I thought I knew the answer to my own question, but I let Ann, who knew her lawyer, say it. "Hey," she said, "you know how some lawyers are. It was probably Dave's idea. The more untraceable cash they have floating around, the more they can cook the books and not pay taxes on actual income. It was probably part of some complicated scheme of Dave's and his brother's. By going along with it, John probably got a break on the premiums. It's just the way most people do business these days, that's all.

It's a lot harder in the hardware business not to be honest, but you know lawyers."

"Well," I said, "eight hundred and fifty thousand dollars doesn't buy what it used to buy, but it's still a decent piece of change."

"Yeah," she said with a raised eyebrow, "especially in Mexico."

"Mexico?"

"Dave says the money is going to be forwarded to a Mexican bank in New York. I didn't say anything to Eddie, because I didn't think this was supposed to be any of my business, and I'm probably not supposed to be telling you. So don't say anything to Eddie. But eight hundred fifty thousand dollars must be about a zillion pesos."
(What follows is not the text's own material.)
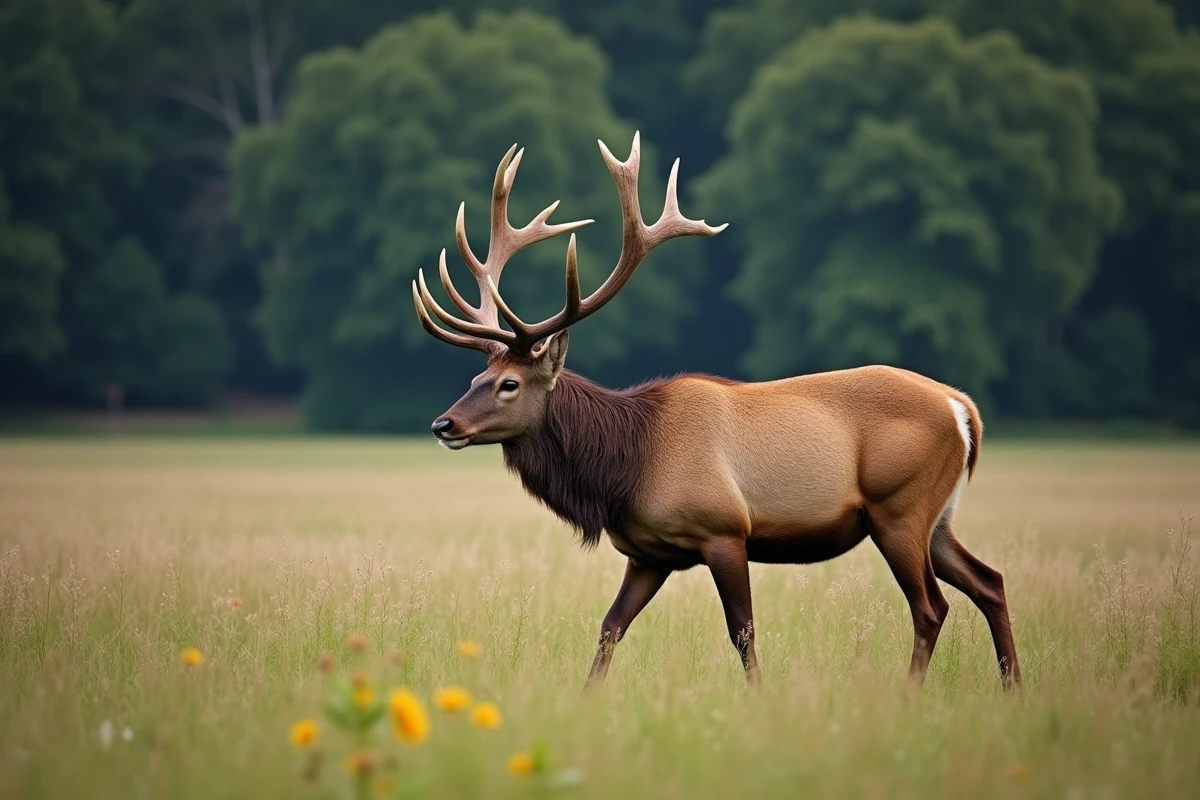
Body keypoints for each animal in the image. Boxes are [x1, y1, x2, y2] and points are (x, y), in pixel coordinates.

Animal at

Timmy came over and said, "Eddie says good-bye and thanks again. They're all headed back to New York now."

"He's leaving right away?"

"He's leaving John's car for his niece and he's riding with his friends from New York. They're just stopping at the house to pick up his things."

"Eddie packed up most of his belongings last night," Ann said. "I stopped over and we talked. It meant a lot to both of us, I think.

He said such sweet things about John. I cried all over again."

Sandifer and the Queer Nation group were climbing into two cars, one a commodious old Buick station wagon. I excused myself and walked over to Bub Bailey, who was talking with a couple of Rutka cousins.